Give and ye shall receive. That could be the unofficial mantra of a new Boston-based charity that not only empowers women to take on the role of philanthropists but also equips them with the skills and connections they need to serve on the boards of the organizations they’re helping to fund.
The venture, called The Philanthropy Connection, was started last year by Marla Felcher, a 57-year-old former social marketing professor who has taught at the Kennedy School and Northwestern University. Increasingly disappointed by the charitable benefit circuit — which she thought needed to do a better job engaging new donors — Felcher found herself impressed with a giving circle called Impact100 Sonoma that she encountered in 2012 while volunteering as a fund-raiser in California. “You get a hundred women to pool a thousand dollars and give it all away,” she recalls. “I thought, That’s the answer.”
Swiping that simple premise, she returned to Boston and enlisted the help of two friends, Dharma E. Cortes, a grants expert, and Suzanne Carter, a retired commercial banker. Within seven weeks, they had enticed more than a hundred like-minded women to open their wallets.
After putting out a call for applicants, the women formed teams to rigorously winnow 150 potential grant recipients to the strongest few. Last May, the entire membership voted on how to distribute the funds, choosing to award five grants of $26,000 to small, local nonprofits, including Duxbury’s Crossroads for Kids and Somerville’s RESPOND, a domestic-violence agency. “We use our brains,” Felcher says, “so at the end, we can use our hearts.”
Compelled to pony up? Get in line. With 231 supporters in its sophomore year (including high-profile restaurateurs Jody Adams and Joanne Chang) and an 80 percent re-enrollment rate, membership is closed until 2015.
That may be because membership not only has a price tag, it also has its privileges.
Much of the appeal is reflected in the Philanthropy Connection’s credo: Give. Receive. Learn. “We want to give [women] the skills to be a good board member,” Felcher says. Or make that a better board member — the average member already serves on a board or two; of those who don’t, a number want to.
Women are fairly well represented among large Massachusetts nonprofits, making up 35 percent of board members, according to a 2013 survey by the Boston Club. But too often, Felcher observes, board chairs and those making the final call are still men. “Just because women are at the table, they are not necessarily the decision makers and running the organization,” she says. “So many smart, generous women do not speak up and take a leading role. We want to give women the confidence to have that voice.”
Perhaps the best training ground the group offers is the chance for members to serve on a review team, learning to probe for a nonprofit’s weaknesses as well as its strengths. Interest is keen: Last year, 30 to 40 women reviewed applicants; this year, 96 have signed on for training. Throughout the year, the charity also hosts panel discussions and intimate educational seminars called The Philanthropy Dialogues. The most popular tutorial? “Stop Faking It,” which instructed members how to tear apart a nonprofit’s financial statements, or 990s.

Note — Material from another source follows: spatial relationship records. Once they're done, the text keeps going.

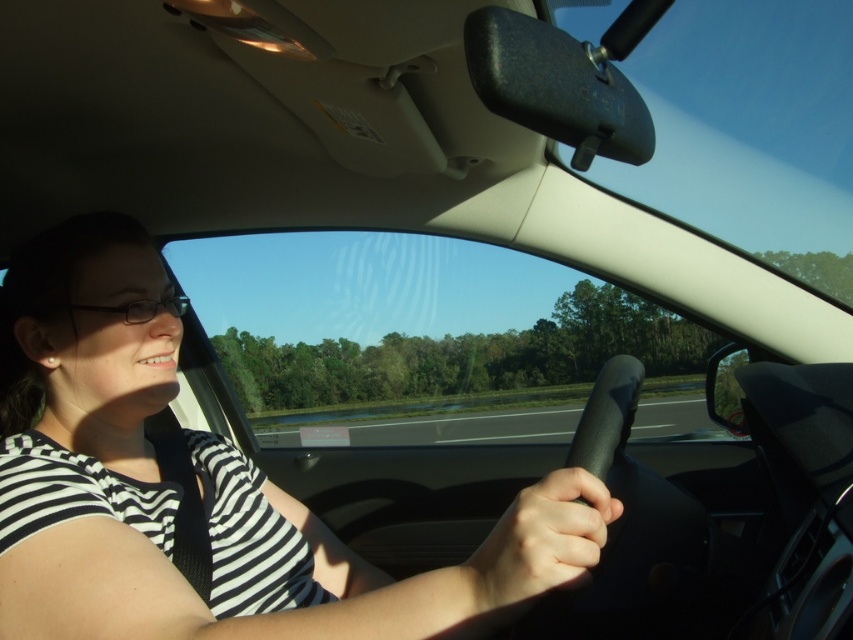
Between asphalt road at center and clear plastic glasses at left, which one has less height?

clear plastic glasses at left is shorter.

Is point (320, 436) farther from viewer compared to point (68, 305)?

Yes, point (320, 436) is behind point (68, 305).

Find the location of a particular element. The width and height of the screenshot is (853, 640). asphalt road at center is located at coordinates (432, 420).

Locate an element on the screen. Image resolution: width=853 pixels, height=640 pixels. asphalt road at center is located at coordinates (432, 420).

Can you confirm if white striped shirt at center is positioned to the right of clear plastic glasses at left?

Correct, you'll find white striped shirt at center to the right of clear plastic glasses at left.

Where is `white striped shirt at center`? Image resolution: width=853 pixels, height=640 pixels. white striped shirt at center is located at coordinates (212, 490).

At what (x,y) coordinates should I click in order to perform the action: click on white striped shirt at center. Please return your answer as a coordinate pair (x, y). The width and height of the screenshot is (853, 640). Looking at the image, I should click on (212, 490).

Does point (300, 564) come closer to viewer compared to point (363, 444)?

Yes, point (300, 564) is in front of point (363, 444).

Can you confirm if white striped shirt at center is taller than asphalt road at center?

Yes, white striped shirt at center is taller than asphalt road at center.

Does point (286, 556) come closer to viewer compared to point (639, 429)?

Yes, point (286, 556) is in front of point (639, 429).

This screenshot has width=853, height=640. I want to click on white striped shirt at center, so [212, 490].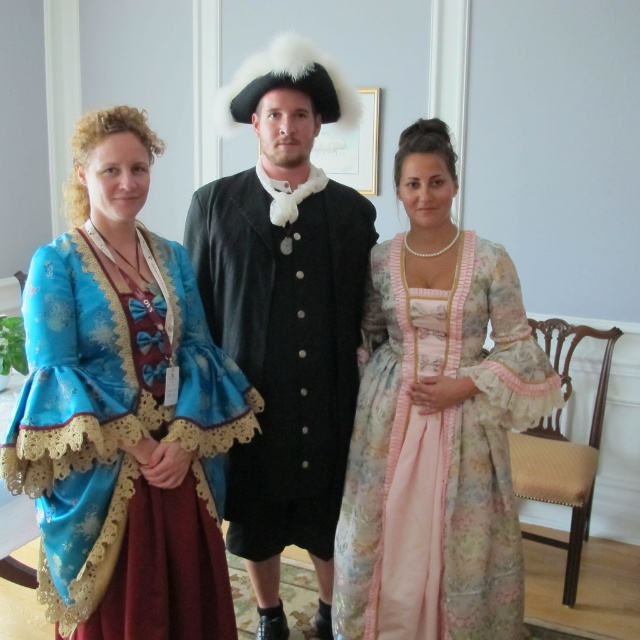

“We’re not only giving, we’re receiving a lot of knowledge,” says Sharhea Wade, 27, an assistant vice president at State Street Corp. and a group board member. She chairs the Young Philanthropist committee, a Philanthropy Connection fellowship program for women under 35 whose membership fee is funded by other group members, and she recently joined the leadership team of the National Black MBA Association’s Boston chapter. “Now we can pick up one of these reports and run through the numbers with more insight,” says Wade.
Hard skills aside, Felcher believes that ultimately the best credential is truly “getting” an organization and its mission. “That’s when you become a really good board member — when you understand the challenges the clients are facing,” she says.
Indeed, one of the group’s grant recipients, Adoption & Foster Care Mentoring, is considering several of the philanthropy group’s members for upcoming slots on its board, knowing that the Philanthropy Connection’s exhaustive grant review process created a fan base familiar with and enthusiastic about the nonprofit’s mission. “For us, it’s about looking for people who will be great ambassadors,” says the mentoring group’s executive director, Colby Swettberg. “Women have the skills. It’s about having the confidence — and being asked.”
Correction: Because of a photographer’s error, Jihye Choi’s name was misspelled in a caption in an earlier version of this story.